Our living experience with voter fraud in American Presidential elections, whether Jack Kennedy in Illinois or George Bush in Florida, has been limited to very close elections in which the result of the contest was directly affected by the various voting hijinks involved, where the winner was determined by votes not cast but counted or votes not counted but cast. The Iranian situation is something else entirely, and it's worth contemplating the hypothetical: what if it were conclusively shown that Ahmadinejad both legitimately won the election and cheated his way to a greater margin of victory? What course of action, following such discovery, would represent the greater thwarting of the popular will? Would removing him from office not disenfranchise a legitimate majority? Would maintaining him in office not represent an intolerable violation of the rule of law and a rejection of the principle that elections must be not only free, but fair? Isn't the principle of fairness in democracy after all more complex than merely respecting the whims and preferences of the majority regardless the marginal affects of plots, subterfuges, hacks and cheats? Or is that not true? Is any election which can reasonably be said to represent the will of a majority (or even substantial plurality?) a fair election?

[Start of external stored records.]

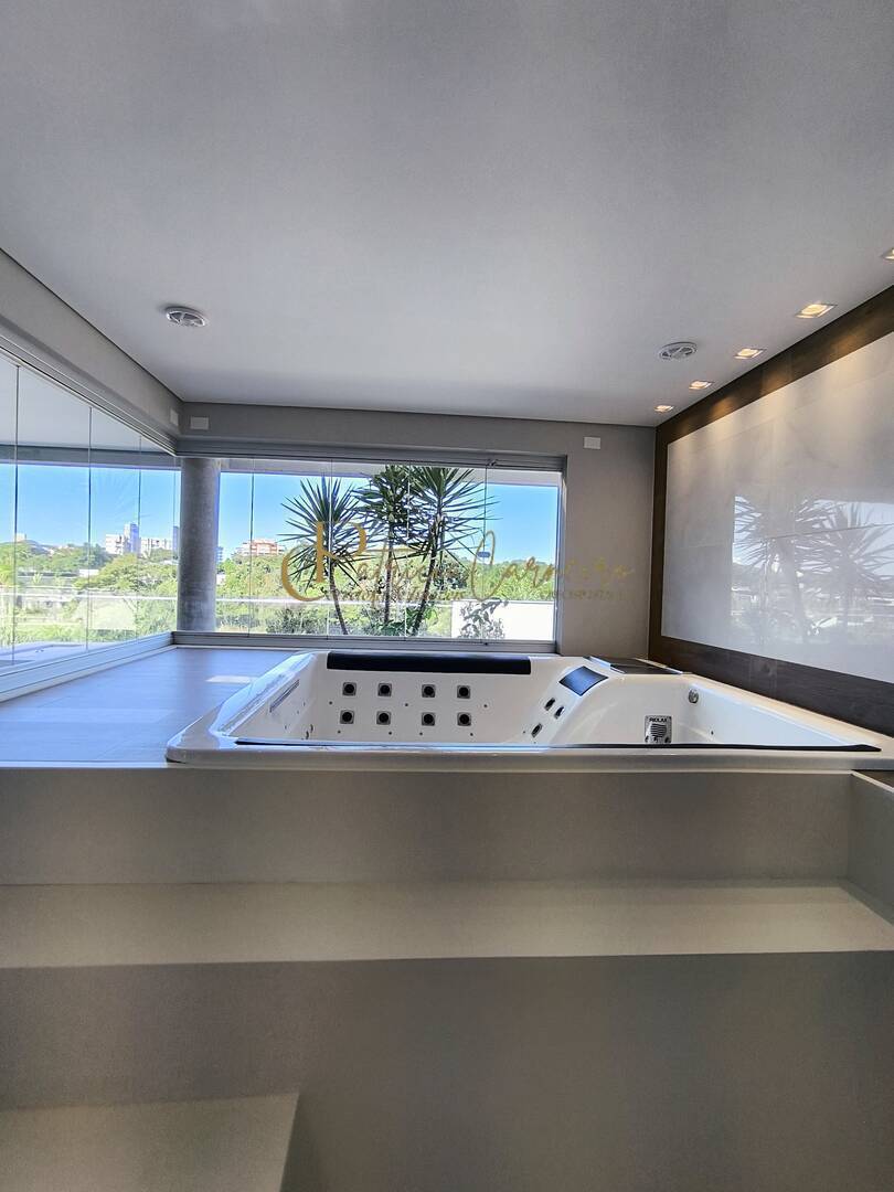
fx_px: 551
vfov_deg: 94.5
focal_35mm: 16
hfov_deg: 78.1
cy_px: 596
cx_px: 447
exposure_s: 1/208
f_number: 2.2
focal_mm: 1.65
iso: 50
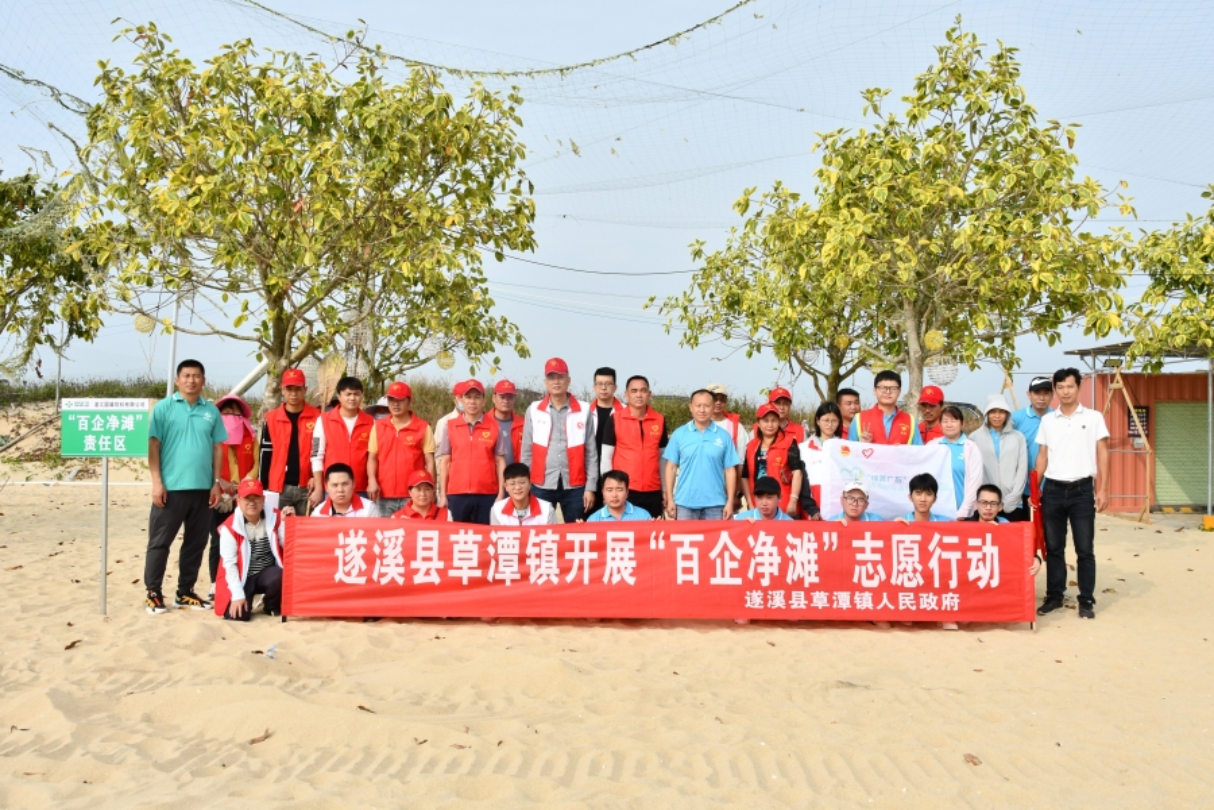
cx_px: 607
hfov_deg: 57.2
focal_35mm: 33
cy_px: 405
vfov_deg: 40.0
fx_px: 1113
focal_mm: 22
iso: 500
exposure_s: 1/800
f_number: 10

These questions are mostly rhetorical and in any case moot. I do feel for those Iranians who had hoped to steer their country toward a more cosmopolitan and tolerant society--their social vision obviously has my sympathy. I abhor the superstition, crass populism, and the false nostalgia of conservativism, including that of the tenacious Mr. Ahmadinejad. But their elections have helped to demonstrate just how fraught are the claims of democracy and its proponents, who reflexively stake out a position that democratic governments are not only procedurally superior, but more importantly are the only truly moral systems of government.